Drink In Agriculture At These Three Estate Breweries

Food & Drink

In Alberta, Canada, where some of the world’s best malting barley is grown, the 2024 harvest has just begun. The weather has not been ideal this year and the crop is less than perfect, though not as bad as in other recent years—2021 was a year many grain farmers would like to forget.

But Sterling Hilton, president of Origin Malting & Brewing Co., is not too concerned. Hilton is a fifth-generation farmer and together with his family, farms 17,000 acres of land. The Hilton family farm supplies malting barley to global malting companies that make malt sought by breweries around the world. But of all the malt barley the farm grows, he and his family can select the barley from about 1,000 acres that best suits the needs of Origin’s local customers.

The Hilton family has been farming land in southern Alberta for decades, but in 2017, the family decided to vertically integrate and create their own value-added products. In that year, Origin Malting & Brewing was born and is one of only three breweries in North America that grows, malts and brews their own barley, though neither of the other two do so at the scale that Origin does.

For a time, beer had become such an industrialized and manufactured product that many had forgotten it is an agricultural product. The Hilton family itself use to sell their malting barley to a marketing company and never had a connection to the final product, let alone the final beer consumer. But with the dissolution of that marketing company, the Hiltons finally had sightlines to their end users, and that changed everything.

“When we first got introduced to craft beer, it was through meeting great breweries like Lagunitas who used our barley in their beer,” said Hilton in a telephone interview. “When you finally get to meet the buyers and get feedback about how much they love your product … they were very generous with their praise,” he says with a humble laugh.

“Craft beer was changing in Alberta,” said Hilton. “The excitement was infectious.” So, the Hilton family rented space in Strathmore, an agricultural town of about 14,000 people, which would become the future home of a malthouse and a brewery. “Our passion comes from the farm,” said Hilton. “And the ability to be involved in Strathmore, a community that celebrates agriculture, and face our customers has been great.”

“It’s been a fun journey in a lot of ways, doing something value-added for the farm. It has engaged many more members of the family who may otherwise not have been involved in the main agricultural operation,” said Hilton.

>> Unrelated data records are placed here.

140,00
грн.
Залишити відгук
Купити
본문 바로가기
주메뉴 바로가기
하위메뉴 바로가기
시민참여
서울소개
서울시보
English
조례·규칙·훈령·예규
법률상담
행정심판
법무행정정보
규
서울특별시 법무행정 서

In addition to their core line-up of eight beers, Origin serves up seasonal beers, all of which are made from Hilton-grown and Origin-malted barley, and supplies malt to about 40 other craft breweries who can now tell a story of supporting local agriculture, and provide traceability to their ingredients. Origin is a much needed reminder that beer comes from the land.

“We grow beer” is Origin’s tagline and their true grain-to-glass story connects beer lovers back to the soil as well as connecting the Hilton family face-to-face to craft breweries who appreciate their malt, and to beer lovers who appreciate their beer.

In Alamosa, Colorado, Colorado Farm Brewery makes beer from barley malted at the associated Colorado Malting Company. As their name implies the malt and beer are made from barley grown on their farm. In Langley, British Columbia, Locality Brewing also grows, malts and brews with their own barley and goes one step further by also growing hops.

A number of other breweries make beer made from barley grown by themselves, but malted off-farm by third-party maltsters.